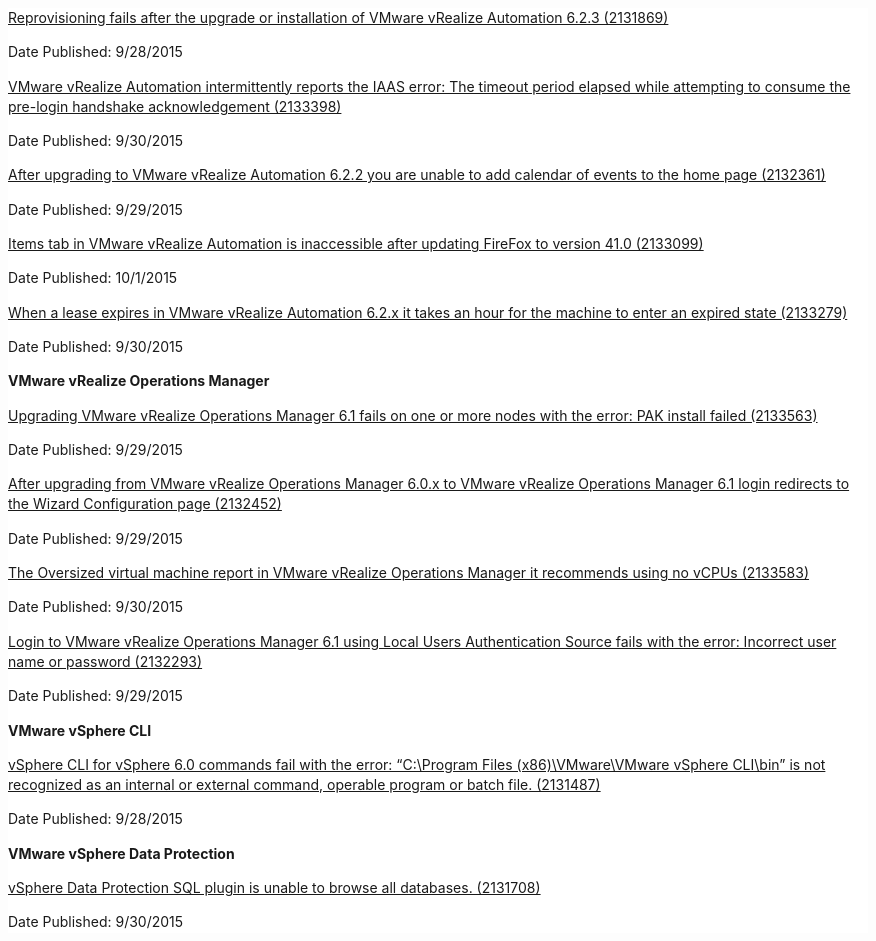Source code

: [Reprovisioning fails after the upgrade or installation of VMware vRealize Automation 6.2.3 (2131869)](http://vmw.re/1Lb9754)
  
Date Published: 9/28/2015
  
[VMware vRealize Automation intermittently reports the IAAS error: The timeout period elapsed while attempting to consume the pre-login handshake acknowledgement (2133398)](http://vmw.re/1FSaiKK)
  
Date Published: 9/30/2015
  
[After upgrading to VMware vRealize Automation 6.2.2 you are unable to add calendar of events to the home page (2132361)](http://vmw.re/1Lb9756)
  
Date Published: 9/29/2015
  
[Items tab in VMware vRealize Automation is inaccessible after updating FireFox to version 41.0 (2133099)](http://vmw.re/1Lb9759)
  
Date Published: 10/1/2015
  
[When a lease expires in VMware vRealize Automation 6.2.x it takes an hour for the machine to enter an expired state (2133279)](http://vmw.re/1Lb975a)
  
Date Published: 9/30/2015

**VMware vRealize Operations Manager**
  
[Upgrading VMware vRealize Operations Manager 6.1 fails on one or more nodes with the error: PAK install failed (2133563)](http://vmw.re/1FSaj10)
  
Date Published: 9/29/2015
  
[After upgrading from VMware vRealize Operations Manager 6.0.x to VMware vRealize Operations Manager 6.1 login redirects to the Wizard Configuration page (2132452)](http://vmw.re/1Lb975c)
  
Date Published: 9/29/2015
  
[The Oversized virtual machine report in VMware vRealize Operations Manager it recommends using no vCPUs (2133583)](http://vmw.re/1FSaj12)
  
Date Published: 9/30/2015
  
[Login to VMware vRealize Operations Manager 6.1 using Local Users Authentication Source fails with the error: Incorrect user name or password (2132293)](http://vmw.re/1FSaklH)
  
Date Published: 9/29/2015

**VMware vSphere CLI**
  
[vSphere CLI for vSphere 6.0 commands fail with the error: “C:\Program Files (x86)\VMware\VMware vSphere CLI\bin” is not recognized as an internal or external command, operable program or batch file. (2131487)](http://vmw.re/1FSaj16)
  
Date Published: 9/28/2015

**VMware vSphere Data Protection**
  
[vSphere Data Protection SQL plugin is unable to browse all databases. (2131708)](http://vmw.re/1Lb96hz)
  
Date Published: 9/30/2015
  
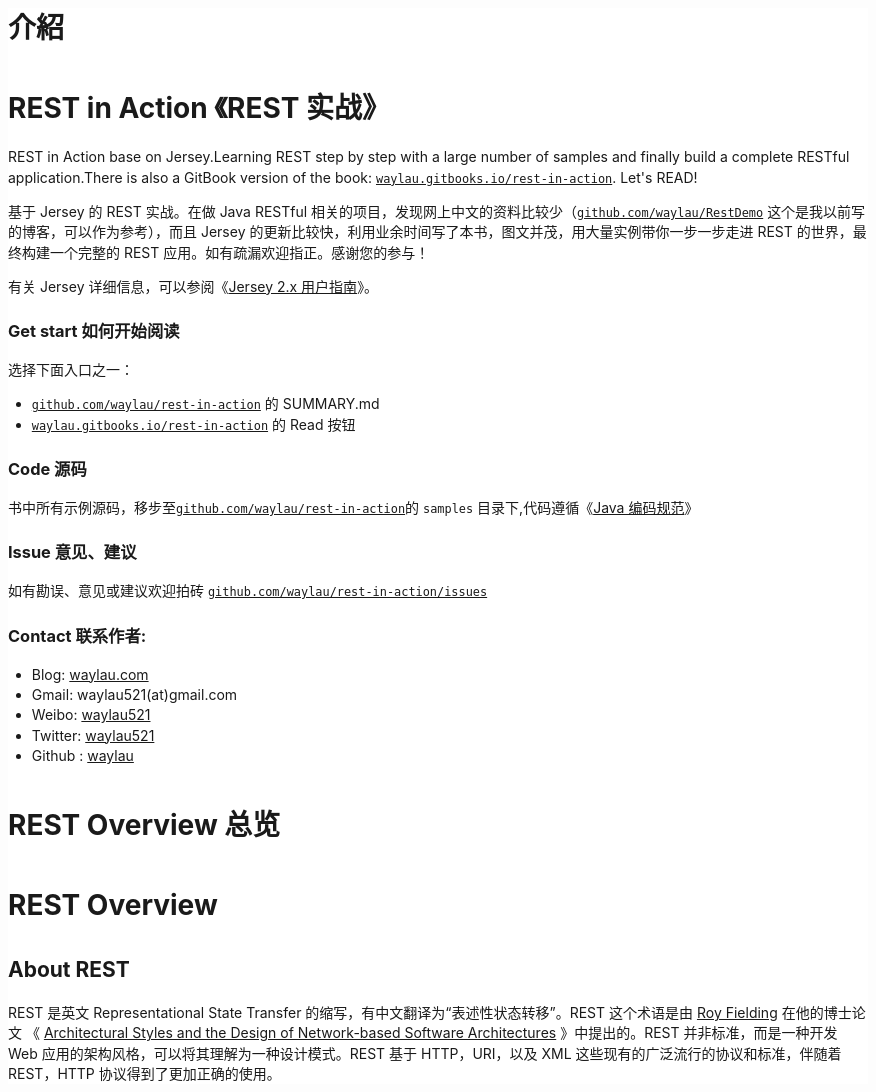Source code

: # 介紹

# REST in Action 《REST 实战》

REST in Action base on Jersey.Learning REST step by step with a large number of samples and finally build a complete RESTful application.There is also a GitBook version of the book: [`waylau.gitbooks.io/rest-in-action`](http://waylau.gitbooks.io/rest-in-action). Let's READ!

基于 Jersey 的 REST 实战。在做 Java RESTful 相关的项目，发现网上中文的资料比较少（[`github.com/waylau/RestDemo`](https://github.com/waylau/RestDemo) 这个是我以前写的博客，可以作为参考），而且 Jersey 的更新比较快，利用业余时间写了本书，图文并茂，用大量实例带你一步一步走进 REST 的世界，最终构建一个完整的 REST 应用。如有疏漏欢迎指正。感谢您的参与！

有关 Jersey 详细信息，可以参阅《[Jersey 2.x 用户指南](https://github.com/waylau/Jersey-2.x-User-Guide)》。

### Get start 如何开始阅读

选择下面入口之一：

*   [`github.com/waylau/rest-in-action`](https://github.com/waylau/rest-in-action) 的 SUMMARY.md
*   [`waylau.gitbooks.io/rest-in-action`](http://waylau.gitbooks.io/rest-in-action) 的 Read 按钮

### Code 源码

书中所有示例源码，移步至[`github.com/waylau/rest-in-action`](https://github.com/waylau/rest-in-action)的 `samples` 目录下,代码遵循《[Java 编码规范](http://waylau.com/java-code-conventions)》

### Issue 意见、建议

如有勘误、意见或建议欢迎拍砖 [`github.com/waylau/rest-in-action/issues`](https://github.com/waylau/rest-in-action/issues)

### Contact 联系作者:

*   Blog: [waylau.com](http://waylau.com)
*   Gmail: waylau521(at)gmail.com
*   Weibo: [waylau521](http://weibo.com/waylau521)
*   Twitter: [waylau521](https://twitter.com/waylau521)
*   Github : [waylau](https://github.com/waylau)

# REST Overview 总览

# REST Overview

## About REST

REST 是英文 Representational State Transfer 的缩写，有中文翻译为“表述性状态转移”。REST 这个术语是由 [Roy Fielding](http://www.ics.uci.edu/~fielding/) 在他的博士论文 《 [Architectural Styles and the Design of Network-based Software Architectures](http://www.ics.uci.edu/~fielding/pubs/dissertation/top.htm) 》中提出的。REST 并非标准，而是一种开发 Web 应用的架构风格，可以将其理解为一种设计模式。REST 基于 HTTP，URI，以及 XML 这些现有的广泛流行的协议和标准，伴随着 REST，HTTP 协议得到了更加正确的使用。
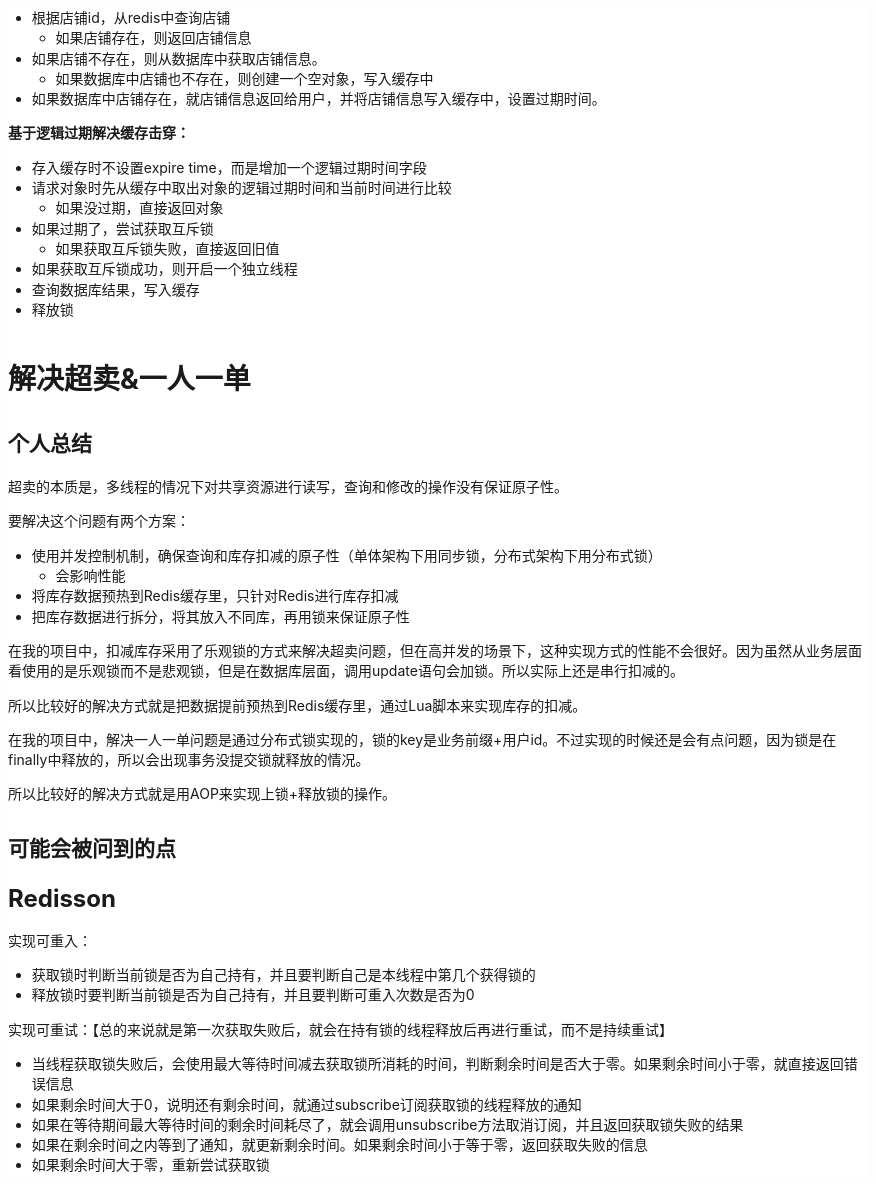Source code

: + 根据店铺id，从redis中查询店铺
  + 如果店铺存在，则返回店铺信息
+ 如果店铺不存在，则从数据库中获取店铺信息。
  + 如果数据库中店铺也不存在，则创建一个空对象，写入缓存中
+ 如果数据库中店铺存在，就店铺信息返回给用户，并将店铺信息写入缓存中，设置过期时间。



**基于逻辑过期解决缓存击穿：**

+ 存入缓存时不设置expire time，而是增加一个逻辑过期时间字段
+ 请求对象时先从缓存中取出对象的逻辑过期时间和当前时间进行比较
  + 如果没过期，直接返回对象
+ 如果过期了，尝试获取互斥锁
  + 如果获取互斥锁失败，直接返回旧值
+ 如果获取互斥锁成功，则开启一个独立线程
+ 查询数据库结果，写入缓存
+ 释放锁



# 解决超卖&一人一单

## 个人总结

超卖的本质是，多线程的情况下对共享资源进行读写，查询和修改的操作没有保证原子性。

要解决这个问题有两个方案：

+ 使用并发控制机制，确保查询和库存扣减的原子性（单体架构下用同步锁，分布式架构下用分布式锁）
  + 会影响性能
+ 将库存数据预热到Redis缓存里，只针对Redis进行库存扣减
+ 把库存数据进行拆分，将其放入不同库，再用锁来保证原子性

在我的项目中，扣减库存采用了乐观锁的方式来解决超卖问题，但在高并发的场景下，这种实现方式的性能不会很好。因为虽然从业务层面看使用的是乐观锁而不是悲观锁，但是在数据库层面，调用update语句会加锁。所以实际上还是串行扣减的。

所以比较好的解决方式就是把数据提前预热到Redis缓存里，通过Lua脚本来实现库存的扣减。

在我的项目中，解决一人一单问题是通过分布式锁实现的，锁的key是业务前缀+用户id。不过实现的时候还是会有点问题，因为锁是在finally中释放的，所以会出现事务没提交锁就释放的情况。

所以比较好的解决方式就是用AOP来实现上锁+释放锁的操作。



## 可能会被问到的点

<font size=5>**Redisson**</font>

实现可重入：

+ 获取锁时判断当前锁是否为自己持有，并且要判断自己是本线程中第几个获得锁的
+ 释放锁时要判断当前锁是否为自己持有，并且要判断可重入次数是否为0



实现可重试：【总的来说就是第一次获取失败后，就会在持有锁的线程释放后再进行重试，而不是持续重试】

+ 当线程获取锁失败后，会使用最大等待时间减去获取锁所消耗的时间，判断剩余时间是否大于零。如果剩余时间小于零，就直接返回错误信息
+ 如果剩余时间大于0，说明还有剩余时间，就通过subscribe订阅获取锁的线程释放的通知
+ 如果在等待期间最大等待时间的剩余时间耗尽了，就会调用unsubscribe方法取消订阅，并且返回获取锁失败的结果
+ 如果在剩余时间之内等到了通知，就更新剩余时间。如果剩余时间小于等于零，返回获取失败的信息
+ 如果剩余时间大于零，重新尝试获取锁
==============================
## WHAT IS EXPECTED
The result should be the full set of entries above, restated exactly and without images.

## WRITTEN SOLUTION
Source code

: [Reprovisioning fails after the upgrade or installation of VMware vRealize Automation 6.2.3 (2131869)](http://vmw.re/1Lb9754)
  
Date Published: 9/28/2015
  
[VMware vRealize Automation intermittently reports the IAAS error: The timeout period elapsed while attempting to consume the pre-login handshake acknowledgement (2133398)](http://vmw.re/1FSaiKK)
  
Date Published: 9/30/2015
  
[After upgrading to VMware vRealize Automation 6.2.2 you are unable to add calendar of events to the home page (2132361)](http://vmw.re/1Lb9756)
  
Date Published: 9/29/2015
  
[Items tab in VMware vRealize Automation is inaccessible after updating FireFox to version 41.0 (2133099)](http://vmw.re/1Lb9759)
  
Date Published: 10/1/2015
  
[When a lease expires in VMware vRealize Automation 6.2.x it takes an hour for the machine to enter an expired state (2133279)](http://vmw.re/1Lb975a)
  
Date Published: 9/30/2015

**VMware vRealize Operations Manager**
  
[Upgrading VMware vRealize Operations Manager 6.1 fails on one or more nodes with the error: PAK install failed (2133563)](http://vmw.re/1FSaj10)
  
Date Published: 9/29/2015
  
[After upgrading from VMware vRealize Operations Manager 6.0.x to VMware vRealize Operations Manager 6.1 login redirects to the Wizard Configuration page (2132452)](http://vmw.re/1Lb975c)
  
Date Published: 9/29/2015
  
[The Oversized virtual machine report in VMware vRealize Operations Manager it recommends using no vCPUs (2133583)](http://vmw.re/1FSaj12)
  
Date Published: 9/30/2015
  
[Login to VMware vRealize Operations Manager 6.1 using Local Users Authentication Source fails with the error: Incorrect user name or password (2132293)](http://vmw.re/1FSaklH)
  
Date Published: 9/29/2015

**VMware vSphere CLI**
  
[vSphere CLI for vSphere 6.0 commands fail with the error: “C:\Program Files (x86)\VMware\VMware vSphere CLI\bin” is not recognized as an internal or external command, operable program or batch file. (2131487)](http://vmw.re/1FSaj16)
  
Date Published: 9/28/2015

**VMware vSphere Data Protection**
  
[vSphere Data Protection SQL plugin is unable to browse all databases. (2131708)](http://vmw.re/1Lb96hz)
  
Date Published: 9/30/2015
  
Source code

: # 介紹

# REST in Action 《REST 实战》

REST in Action base on Jersey.Learning REST step by step with a large number of samples and finally build a complete RESTful application.There is also a GitBook version of the book: [`waylau.gitbooks.io/rest-in-action`](http://waylau.gitbooks.io/rest-in-action). Let's READ!

基于 Jersey 的 REST 实战。在做 Java RESTful 相关的项目，发现网上中文的资料比较少（[`github.com/waylau/RestDemo`](https://github.com/waylau/RestDemo) 这个是我以前写的博客，可以作为参考），而且 Jersey 的更新比较快，利用业余时间写了本书，图文并茂，用大量实例带你一步一步走进 REST 的世界，最终构建一个完整的 REST 应用。如有疏漏欢迎指正。感谢您的参与！

有关 Jersey 详细信息，可以参阅《[Jersey 2.x 用户指南](https://github.com/waylau/Jersey-2.x-User-Guide)》。

### Get start 如何开始阅读

选择下面入口之一：

*   [`github.com/waylau/rest-in-action`](https://github.com/waylau/rest-in-action) 的 SUMMARY.md
*   [`waylau.gitbooks.io/rest-in-action`](http://waylau.gitbooks.io/rest-in-action) 的 Read 按钮

### Code 源码

书中所有示例源码，移步至[`github.com/waylau/rest-in-action`](https://github.com/waylau/rest-in-action)的 `samples` 目录下,代码遵循《[Java 编码规范](http://waylau.com/java-code-conventions)》

### Issue 意见、建议

如有勘误、意见或建议欢迎拍砖 [`github.com/waylau/rest-in-action/issues`](https://github.com/waylau/rest-in-action/issues)

### Contact 联系作者:

*   Blog: [waylau.com](http://waylau.com)
*   Gmail: waylau521(at)gmail.com
*   Weibo: [waylau521](http://weibo.com/waylau521)
*   Twitter: [waylau521](https://twitter.com/waylau521)
*   Github : [waylau](https://github.com/waylau)

# REST Overview 总览

# REST Overview

## About REST

REST 是英文 Representational State Transfer 的缩写，有中文翻译为“表述性状态转移”。REST 这个术语是由 [Roy Fielding](http://www.ics.uci.edu/~fielding/) 在他的博士论文 《 [Architectural Styles and the Design of Network-based Software Architectures](http://www.ics.uci.edu/~fielding/pubs/dissertation/top.htm) 》中提出的。REST 并非标准，而是一种开发 Web 应用的架构风格，可以将其理解为一种设计模式。REST 基于 HTTP，URI，以及 XML 这些现有的广泛流行的协议和标准，伴随着 REST，HTTP 协议得到了更加正确的使用。
Source code

: + 根据店铺id，从redis中查询店铺
  + 如果店铺存在，则返回店铺信息
+ 如果店铺不存在，则从数据库中获取店铺信息。
  + 如果数据库中店铺也不存在，则创建一个空对象，写入缓存中
+ 如果数据库中店铺存在，就店铺信息返回给用户，并将店铺信息写入缓存中，设置过期时间。



**基于逻辑过期解决缓存击穿：**

+ 存入缓存时不设置expire time，而是增加一个逻辑过期时间字段
+ 请求对象时先从缓存中取出对象的逻辑过期时间和当前时间进行比较
  + 如果没过期，直接返回对象
+ 如果过期了，尝试获取互斥锁
  + 如果获取互斥锁失败，直接返回旧值
+ 如果获取互斥锁成功，则开启一个独立线程
+ 查询数据库结果，写入缓存
+ 释放锁



# 解决超卖&一人一单

## 个人总结

超卖的本质是，多线程的情况下对共享资源进行读写，查询和修改的操作没有保证原子性。

要解决这个问题有两个方案：

+ 使用并发控制机制，确保查询和库存扣减的原子性（单体架构下用同步锁，分布式架构下用分布式锁）
  + 会影响性能
+ 将库存数据预热到Redis缓存里，只针对Redis进行库存扣减
+ 把库存数据进行拆分，将其放入不同库，再用锁来保证原子性

在我的项目中，扣减库存采用了乐观锁的方式来解决超卖问题，但在高并发的场景下，这种实现方式的性能不会很好。因为虽然从业务层面看使用的是乐观锁而不是悲观锁，但是在数据库层面，调用update语句会加锁。所以实际上还是串行扣减的。

所以比较好的解决方式就是把数据提前预热到Redis缓存里，通过Lua脚本来实现库存的扣减。

在我的项目中，解决一人一单问题是通过分布式锁实现的，锁的key是业务前缀+用户id。不过实现的时候还是会有点问题，因为锁是在finally中释放的，所以会出现事务没提交锁就释放的情况。

所以比较好的解决方式就是用AOP来实现上锁+释放锁的操作。



## 可能会被问到的点

<font size=5>**Redisson**</font>

实现可重入：

+ 获取锁时判断当前锁是否为自己持有，并且要判断自己是本线程中第几个获得锁的
+ 释放锁时要判断当前锁是否为自己持有，并且要判断可重入次数是否为0



实现可重试：【总的来说就是第一次获取失败后，就会在持有锁的线程释放后再进行重试，而不是持续重试】

+ 当线程获取锁失败后，会使用最大等待时间减去获取锁所消耗的时间，判断剩余时间是否大于零。如果剩余时间小于零，就直接返回错误信息
+ 如果剩余时间大于0，说明还有剩余时间，就通过subscribe订阅获取锁的线程释放的通知
+ 如果在等待期间最大等待时间的剩余时间耗尽了，就会调用unsubscribe方法取消订阅，并且返回获取锁失败的结果
+ 如果在剩余时间之内等到了通知，就更新剩余时间。如果剩余时间小于等于零，返回获取失败的信息
+ 如果剩余时间大于零，重新尝试获取锁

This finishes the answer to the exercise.